What remnants of WWI lasted until 1919?

I’ve always thought of Nov. 11, 1918 as the day World War I ended. But now I’m reading a book about cargo cults in Melanesia and it talks about the “1914-1919 war”. So what parts of the war lasted past 1918?

Ugly site, but appears to address the question.

From the site’s introduction (emphasis added):

Frankly, I don’t see any compelling argument for calling the 1919 stuff part of World War 1, but I’m a not a military historian.

Weren’t there some British forces somewhat involved in the White Russian conflict? An old book I have about biplanes has a photo with a caption that suggests it. Don’t know how accurate that is.

November 11, 1918 was just an armistice – a general cease fire. The war officially ended with the Treaty of Versailles on June 28, 1919.

Well, that does make sense. :slight_smile:

The United States was involved too, with the 27th and 31st Infantry Regiments being sent to Siberia from 1918-1920 to protect parts of the Siberian railway. They (and the remainder of the Allied force) were withdrawn when the Whites were defeated by the Reds in the Russian Revolution.
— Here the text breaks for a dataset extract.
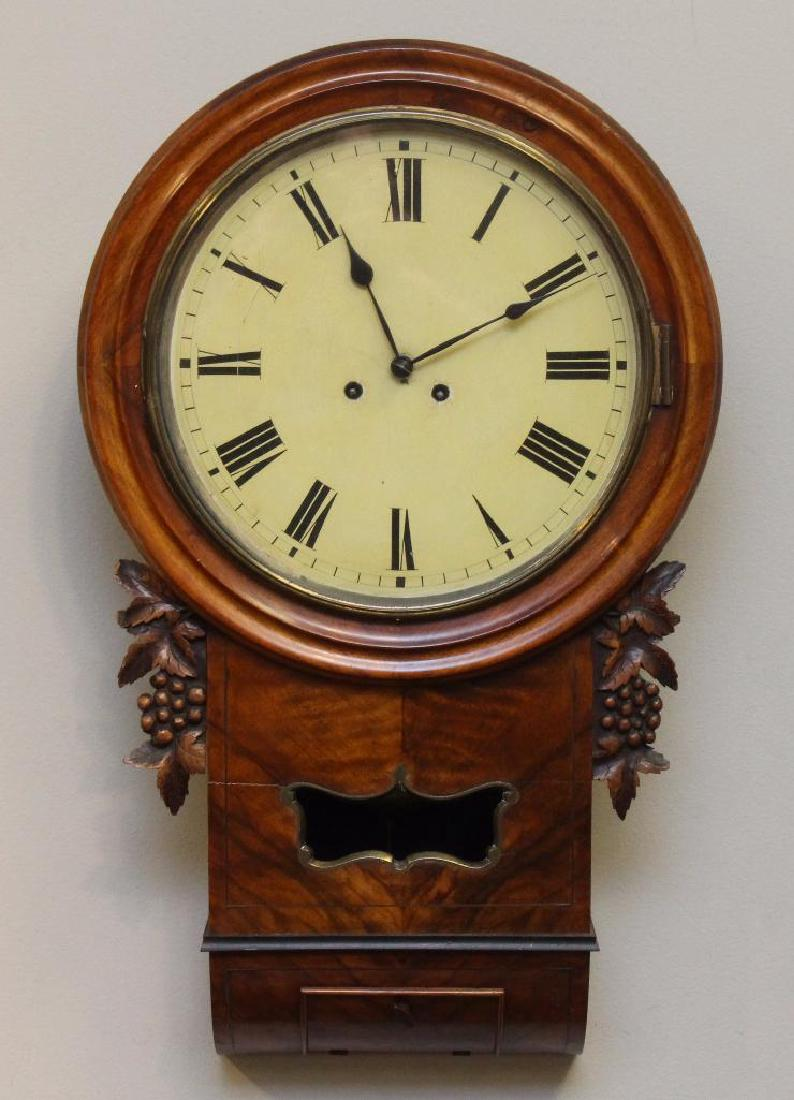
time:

I like to consider the wars between the former Yugoslavian states to be the last battles of WWI. but time will tell.

The civil war in Russia isn’t typically regarded as a part of WWI, nor is internal strife elsewhere (i.e. in Germany).

I don’t recall much happening on the Melanesian Front either.

That’s kind of what I thought. I guess certain authors may have a different view because of cause and effect. Like how WWI and WWII added to the issues causing the Vietnam War, but the US involvement in Vietnam is not a direct continuation of the two world wars.

There were several “follow-on” conflicts arising from the end of World War 1 - notably the Polish-Soviet War and the Greco-Turkish War, but these are not usually regarded as part of World War 1 itself.

Most historians pragmatically mark the end of WW1 as the Armistice of November 1918. If you’re going to be pedantic and insist that a war only ends when the peace treaty is definitively signed, then WW1 only ended with the Treaty of Lausanne in 1923 - and WW2 and the Korean War haven’t ended yet.

And if you’re really pedantic, you’ll recall that military powerhouse Andorra :slight_smile: did not end its state of war with the Kaiser’s Germany until either 1939 or 1957, depending on which source you believe.

Wikipedia has a cited entry on the List of wars extended by diplomatic irregularity suggesting WWI only ended for Costa Rica in 1945 and Andorra in 1958.

Canada also had troops involved in the British intervention in the Russian Civil War. The date 1919 seems to have been used more commonly as the terminus date back then. For instance, our local cenotaph in Regina, dedicated in 1926, has the following inscription:

I think it’s been more in retrospect that the 1918 armistice has been seen as the end date.

I count myself out-pedanted, by both you and Pushkin. But Lausanne was a bit more than a diplomatic irregularity - it made changes of thousands of square miles to the previous Treaty of Sevres, and this was the consequence of some very bloody fighting in 1920-22. However this fighting is generally regarded as seperate from WW1 even though the state of war had never officially ended.

For the purposes of veterans’ benefits, the U.S. government considers World War I to have ended on November 11, 1918. However, they also lump veterans who served with the United States military forces in Russia in with World War I, and the period for that is extended to April 1, 1920. (Although WWI is considered to have ended at the Armistice–unless you were fighting the Bolsheviks in Russia–World War II didn’t officially end until December 31, 1946.)

Well the Australians occupied German New Guineaand the surrounding islands.

Other than that I can’t think of much. I think Von Spee’s East Asian Squadron passed well to the north of Melanesia. ANd the Emden mainly operated in the Indian Ocean.

My grandad was given one of these:

It was his reward for fighting in the Great War. It reads “The Great War for Civilisation 1914-1919”. There seem to have been 13m+ of the things churned out. Wikipedia has the following, baffling explanation:

“The dates of the war were in every case 1914 to 1918, except that of the British Empire, which gave the dates as illustrated (1914 to 1919 with 1921 being the year in which the war ended in point of Parliamentary law but in 1919 under common law relating to the status and functions of the monarchy).”

Thank God civilisation was saved, eh?

Maybe they couldn’t impose the harsher treaty conditions on the Germans without the threat of armed retaliation that still being in an open state of war could threaten? I’m really just WAG-ing here.

According to Sinclair’s Only Yesterday, the US Army casualty list was still appearing in American papers in 1919.

I’ve seen war memorials in towns in Australia and New Zealand referring to “The Great War Of 1914-1919”, FWIW. But mostly WWI is acknowledged to have ended 11/11/1918, as has been mentioned.